Ante el Consejo de Seguridad, Miroslav Jenča, representante especial del secretario general, señaló que el país atraviesa “un momento importante de su vida política” tras las elecciones legislativas de marzo, que calificó como “en gran medida pacíficas e inclusivas”.
El diplomático reconoció el papel de las fuerzas de seguridad, los observadores y la Defensoría del Pueblo en la protección del proceso electoral, aunque insistió en la necesidad de garantizar una campaña presidencial “segura y pacífica, libre de violencia y estigmatización”.
También condenó las amenazas contra candidatos y subrayó que la protección de aspirantes y votantes debe ser prioridad.
La ONU advirtió que varias zonas rurales siguen afectadas por la presencia de grupos armados ilegales que disputan el control territorial y economías ilícitas, lo que se traduce en hechos de violencia contra la población civil.
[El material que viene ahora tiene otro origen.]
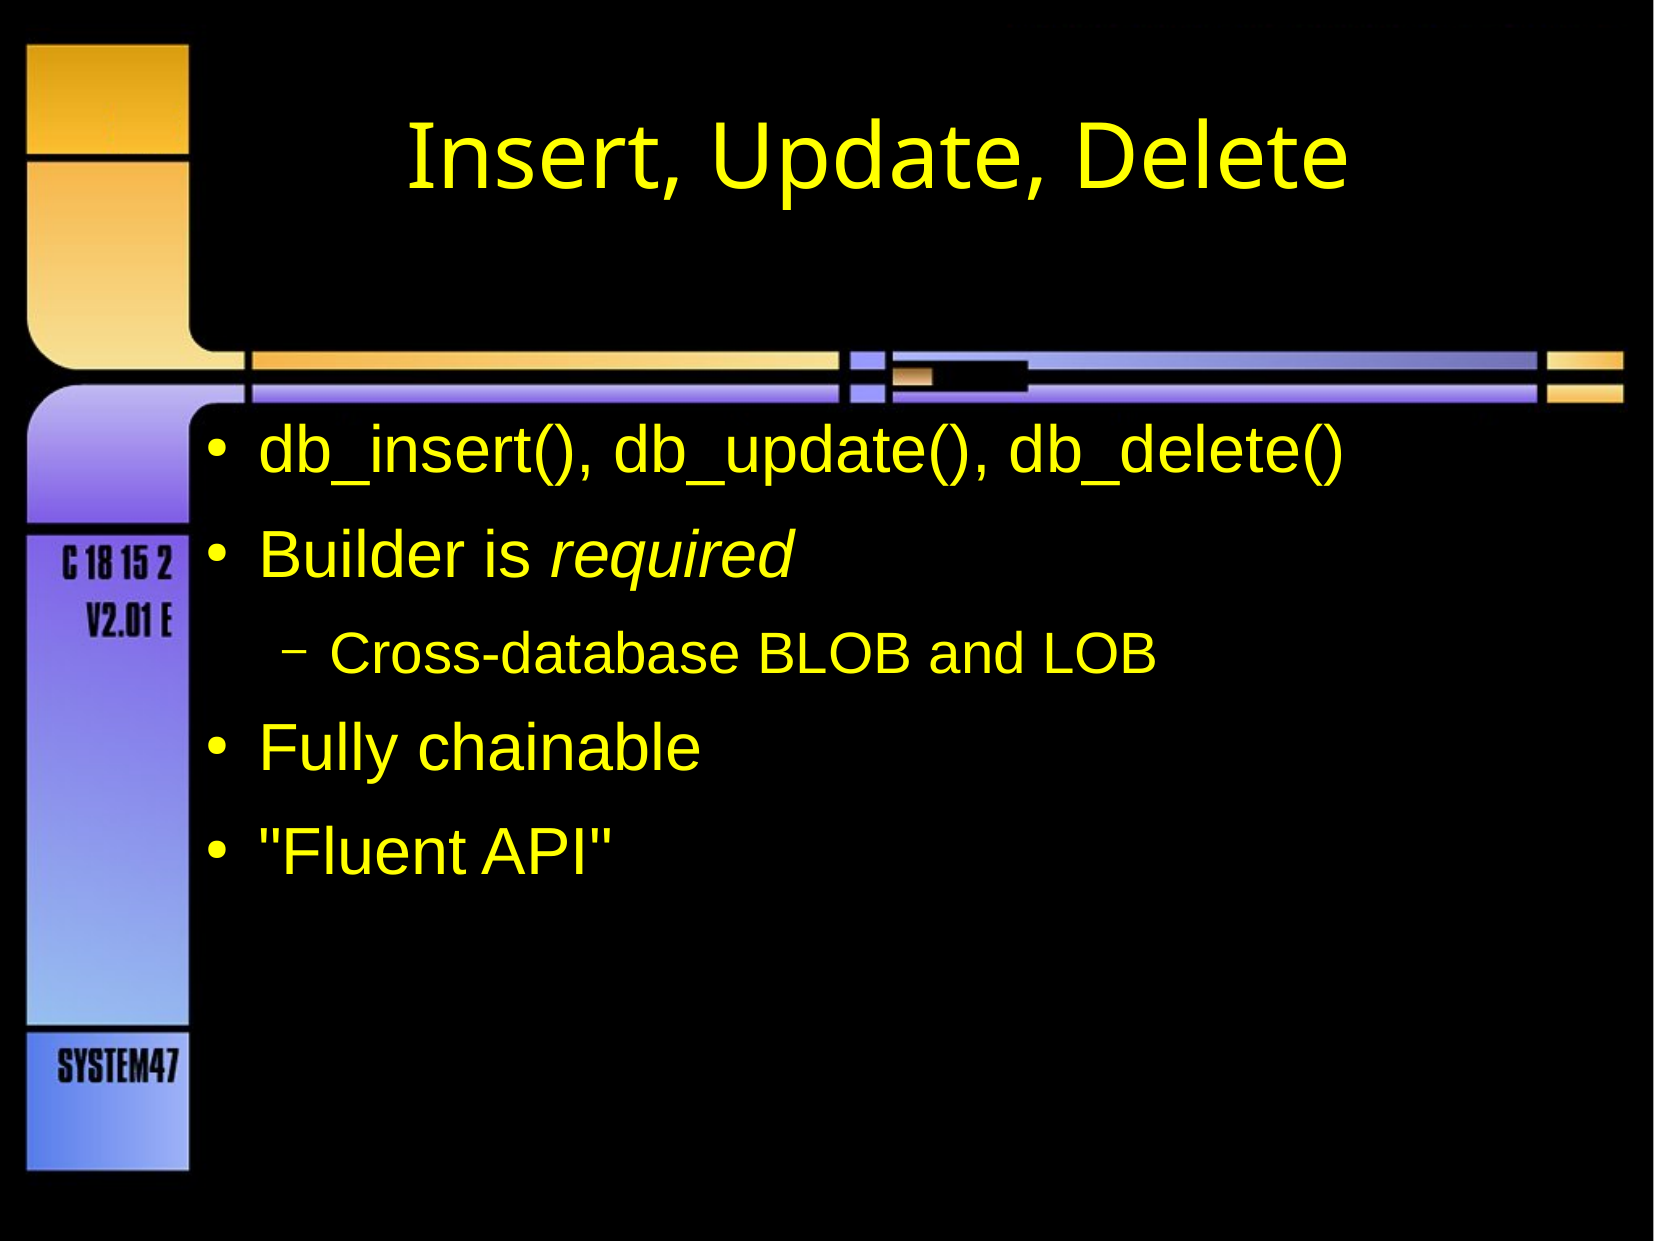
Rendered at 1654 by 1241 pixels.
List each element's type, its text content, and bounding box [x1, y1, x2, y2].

El informe mencionó la situación en Catatumbo, donde se han registrado enfrentamientos, ataques con drones y riesgos por artefactos explosivos, además de dificultades en la llegada de ayuda humanitaria.
En paralelo, el organismo destacó que más de 11.000 exintegrantes de las antiguas FARC-EP continúan en proceso de reincorporación, aunque enfrentan problemas de seguridad, infraestructura y sostenibilidad económica.
La ONU señaló que el próximo Gobierno, que asumirá en agosto, tendrá el reto de consolidar la paz en los territorios más afectados por el conflicto y reiteró su acompañamiento al país en ese proceso.